Ketua Komisi VIII DPR yang membidangi agama, Ali Taher Parasong menilai saat ini sertifikasi mubalig sudah ada melalui lulusan Pendidikan Islam. Saat Kementerian Agama mengeluarkan daftar 200 mubalig yang direkomendasikan, Ali menilai tindakan tersebut bisa membahayakan perpecahan antara ulama dengan pemerintah, dan antar ulama. “Sertifikasi itu tidak perlu. Situasi politik ini menjadi sensitif,” katanya.
Sementara Wakil Ketua Umum Persatuan Islam (Persis), Jeje Zainuddin.

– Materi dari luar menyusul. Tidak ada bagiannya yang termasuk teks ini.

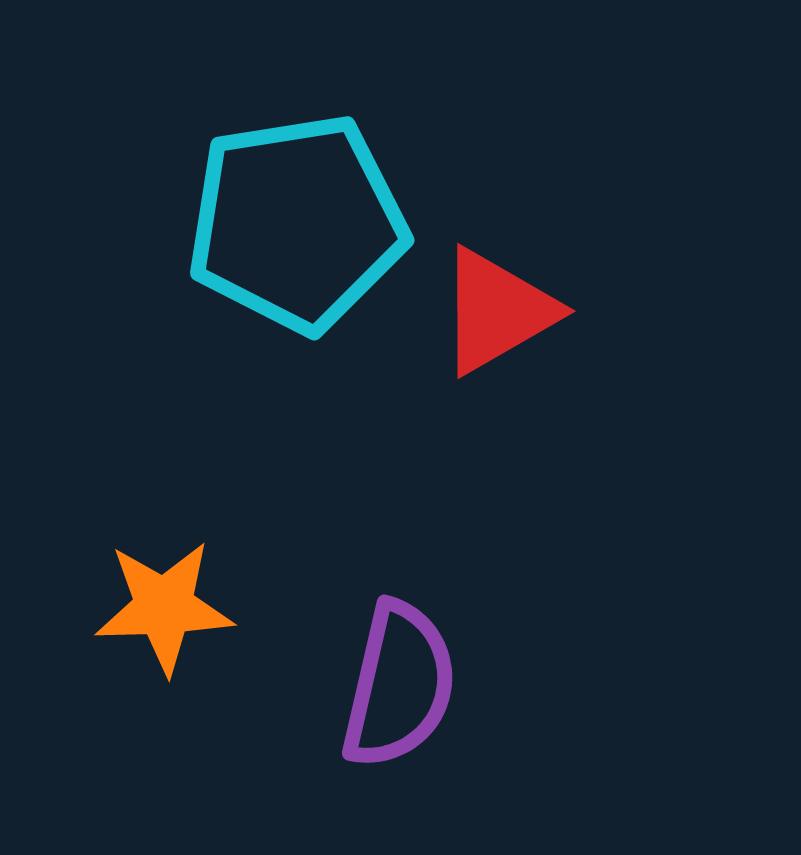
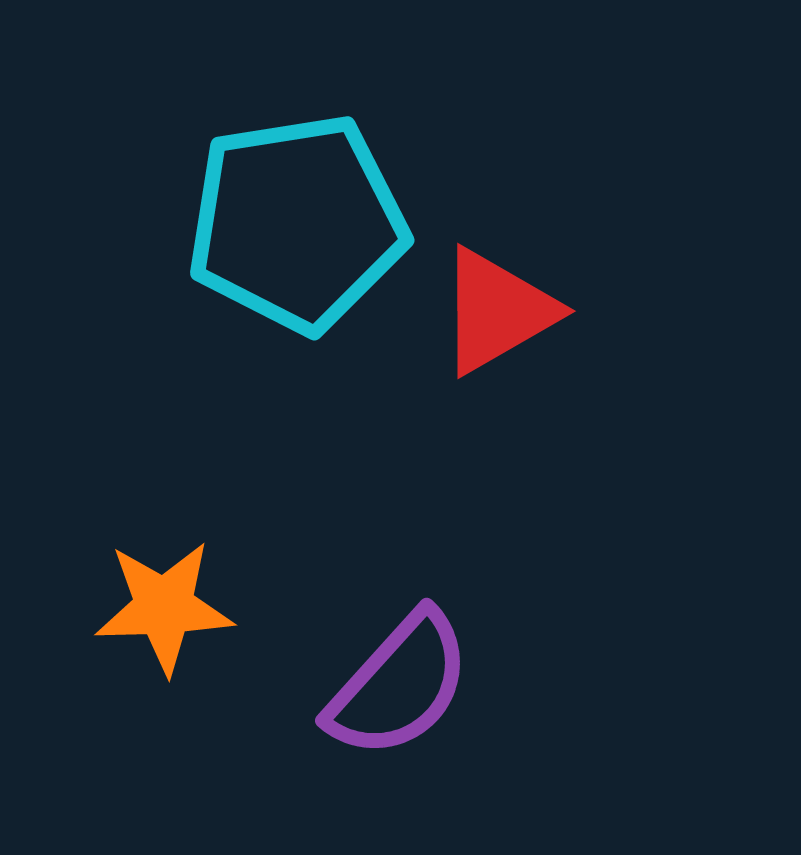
purple semicircle: rotated 29 degrees clockwise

Menurutnya, mubalig perlu kualifikasi tertentu. “Perlu datang dari MUI,” katanya.
Di sisi lain, Sekretaris PP Muhammadiyah, Abdul Mu’ti menolak sepenuhnya rencana sertifikasi mubalig. Sebab, mubalig merupakan predikat yang diberikan masyarakat. “Itu realitas kultural keagamaan yang harus disadari. Itu masyarakat yang memberikan,” katanya.
Di Muhammadiyah sendiri saat ini sudah memiliki standardisasi untuk mubalig. Sebab, banyak saat ini mubalig dengan titel MCK. “MCK itu marah-marah, caci maki dan kekerasan. Jadi kita punya kriteria yang mencerahkan,” katanya.

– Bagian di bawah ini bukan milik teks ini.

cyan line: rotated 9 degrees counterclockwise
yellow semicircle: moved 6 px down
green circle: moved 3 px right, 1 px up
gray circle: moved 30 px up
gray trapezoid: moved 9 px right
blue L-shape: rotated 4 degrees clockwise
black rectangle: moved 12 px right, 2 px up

Ketua Umum Dewan Masjid Indonesia, Wapres Jusuf Kalla mengatakan, kebutuhan mubalig sangat tinggi. Di Indonesia, orang yang berpengalaman secara keagamaan bisa disebut sebagai mubalig. Mereka mengurus doa mulai dari persoalan melahirkan, pindah rumah sampai urusan kematian. Sehingga perlu pengaturan mubalig.